Prof. Hotez is also worried of Russia exporting the little studied vaccine to old-friend countries. He says in a tweet: “My other worry is that the Russians will export a vaccine that is either untested or under tested to countries in Africa or in Latin America — Cuba, Nicaragua, Venezuela — as a means to exert old-fashioned ‘Cold War’ style political influence. The dark side of vaccine diplomacy.”

Moderately effective

Dr Anthony Fauci, Director of NIAID and White House coronavirus advisor had already said that chances of creating a highly effective vaccine that provides 98% or more protection are slim. Chances are that the first vaccine to become available will be only partially effective, if at all.

“We don’t know yet what the efficacy might be. We don’t know if it will be 50 or 60%. I’d like it to be 75% or more,” Dr Fauci said in a webinar hosted by Brown University.
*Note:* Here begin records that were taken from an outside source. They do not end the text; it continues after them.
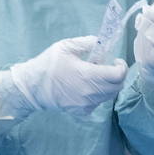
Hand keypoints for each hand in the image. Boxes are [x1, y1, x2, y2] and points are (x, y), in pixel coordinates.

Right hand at [5, 36, 129, 115]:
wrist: (32, 88)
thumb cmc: (48, 65)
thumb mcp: (65, 46)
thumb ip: (87, 43)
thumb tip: (101, 43)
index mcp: (88, 75)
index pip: (118, 75)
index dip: (122, 67)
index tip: (116, 61)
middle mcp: (90, 92)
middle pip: (117, 87)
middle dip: (117, 76)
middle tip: (108, 68)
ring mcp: (86, 104)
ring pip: (109, 96)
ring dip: (108, 86)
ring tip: (96, 77)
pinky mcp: (82, 112)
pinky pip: (98, 103)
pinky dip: (98, 95)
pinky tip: (88, 88)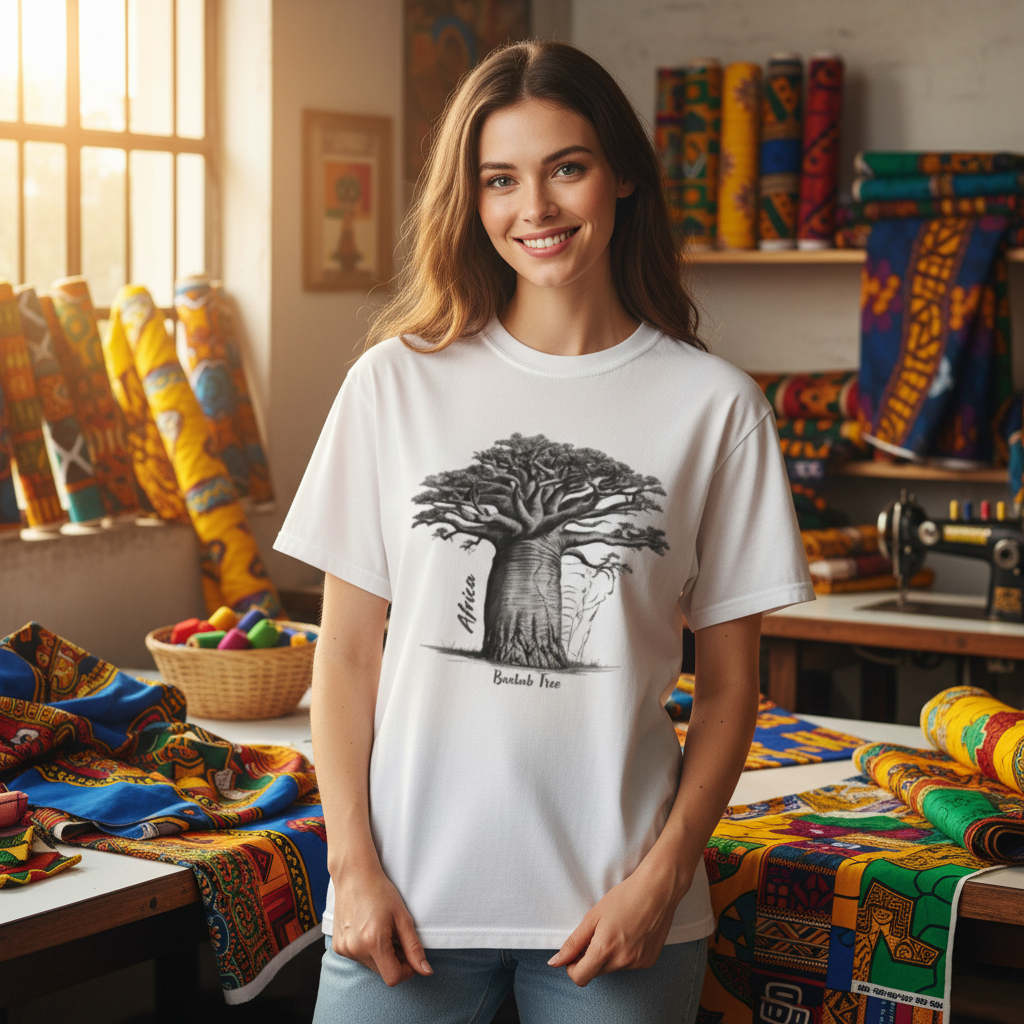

Even the FDA has kept the threshold low for approving COVID-19 vaccines. The FDA has said it would authorise a coronavirus vaccine so long as it is safe and at least 50% effective, FDA commissioner Dr Stephen Hahn said in an interview with Dr Howard Bauchner of the Journal of the American Medical Association.

Partially effective vaccine and herd immunity

When a vaccine is only partially effective, greater percentage of people need to be immunised for achieving herd immunity. “Besides efficacy, effectiveness of the vaccine in protecting individuals may vary. If the vaccine is only about 50% efficacious and even if the effectiveness is 80%, then only about one-third or so will be protected even if vaccine coverage is 100%,” says Dr Babu.